WebRTC is a free, open project that enables web browsers with Real-Time Communications (RTC) capabilities via simple Javascript APIs. The WebRTC components have been optimized to best serve this purpose.

Our mission: To enable rich, high quality, RTC applications to be developed in the browser via simple Javascript APIs and HTML5.

The WebRTC initiative is a project supported by Google, Mozilla and Opera. This page is maintained by the Google Chrome team.

via WebRTC.

And the latest current events surrounding WebRTC is this:

From: Hello Firefox, this is Chrome calling!

For the first time, Chrome and Firefox can “talk” to each other via WebRTC. WebRTC is a new set of technologies that brings clear crisp voice, sharp high-definition (HD) video and low-delay communication to the web browser.

DOSBoxWiki

DOSBox emulates an Intel x86 PC, complete with sound, graphics, mouse, joystick, modem, etc., necessary for running many old MS-DOS games that simply cannot be run on modern PCs and operating systems, such as Microsoft Windows XP, Windows Vista, Linux and FreeBSD. However, it is not restricted to running only games. In theory, any MS-DOS or PC-DOS (referred to commonly as “DOS”) application should run in DOSBox, but the emphasis has been on getting DOS games to run smoothly, which means that communication, networking and printer support are still in early development.

via DOSBoxWiki.

Not sure if I’ll ever need to use this but it’s nice to know it exists.  I read that they even ported this onto an Android platform.  I encountered DOSBox from this slashdot article.  Someone is running Windows 3.1 on their Android tablet so they can run a 1996 version of  Photoshop.

An Open-Source exFAT Implementation Reaches v1.0

Linus Torvalds and others in the past have characterized FUSE file-systems as being for toys and misguided people, but FUSE has been used before for bringing Sun/Oracle’s ZFS to Linux, various other creative file-system implementations, and now exFAT. ExFAT support for Linux has been talked about going back to early 2009 but the support has been crap on Linux.

via [Phoronix] An Open-Source exFAT Implementation Reaches v1.0.

I always find filesystem debates fascinating.

As Obama heads back to office, a battle rages over the tech that got him reelected

Ryan and others argue, because the Obama tech team built on top of open source code — code that has been shared publicly and can be “forked,” essentially edited, by anyone. “The things we built off of open source should go back to the public,” says Manik Rathee, who worked as a user experience engineer with OFA. The team relied on open source frameworks like Rails, Flask, Jekyll and Django. “We wouldn’t have been able to accomplish what we did in one year if we hadn’t been working off open source projects,” says Rathee.

via As Obama heads back to office, a battle rages over the tech that got him reelected | The Verge.

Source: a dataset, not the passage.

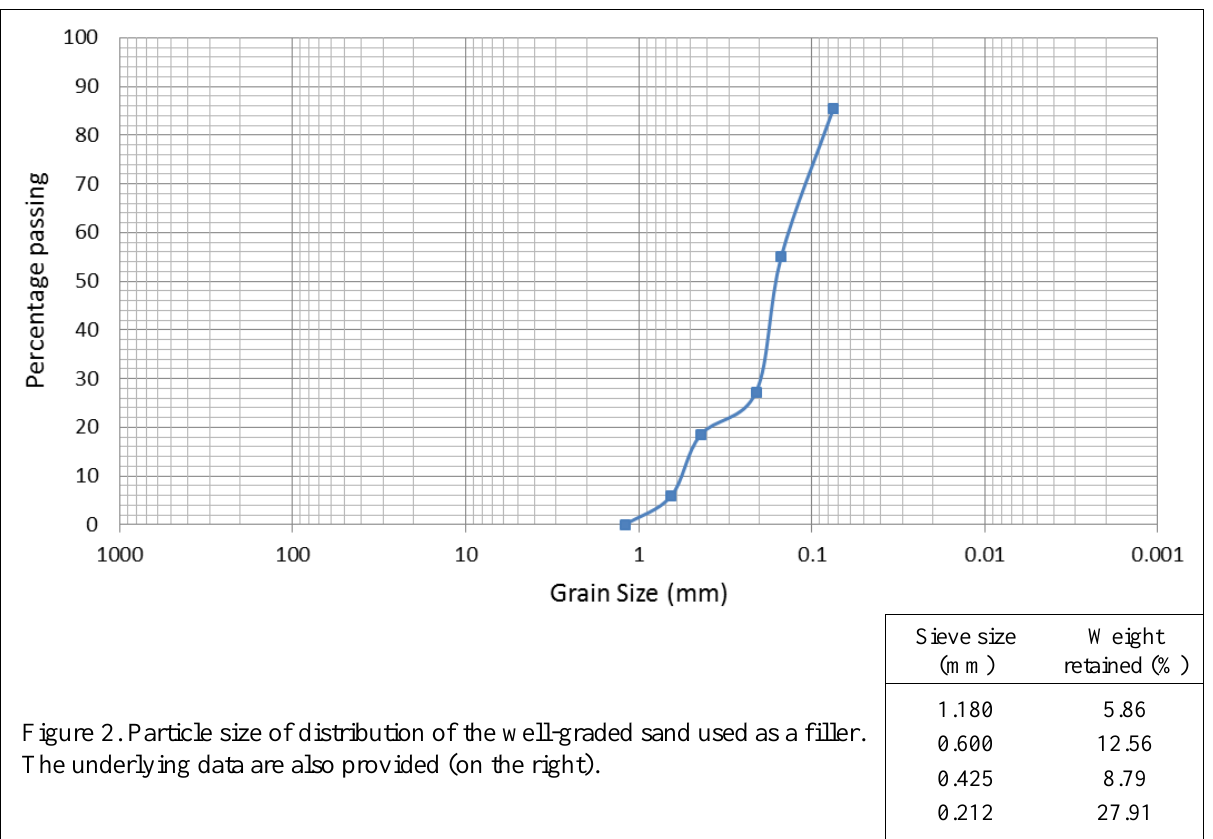
Figure 2. Particle size of distribution of the well-graded sand used as a filler. The underlying data are also provided (on the right).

I think this is all kind of silly.  The code is probably not that novel.  I’d be more interested in simply learning more how they did it and I might be interested in their development process more than the actual code itself.  Although this team seemed to have done a good job, it was Obama who won the election — not the programmers or the program.  I find it funny that the non techie politicians want to keep all of this proprietary like the code itself has some sort of value.  I’m sure in 4 years this program will be so obsolete no one would think of using it.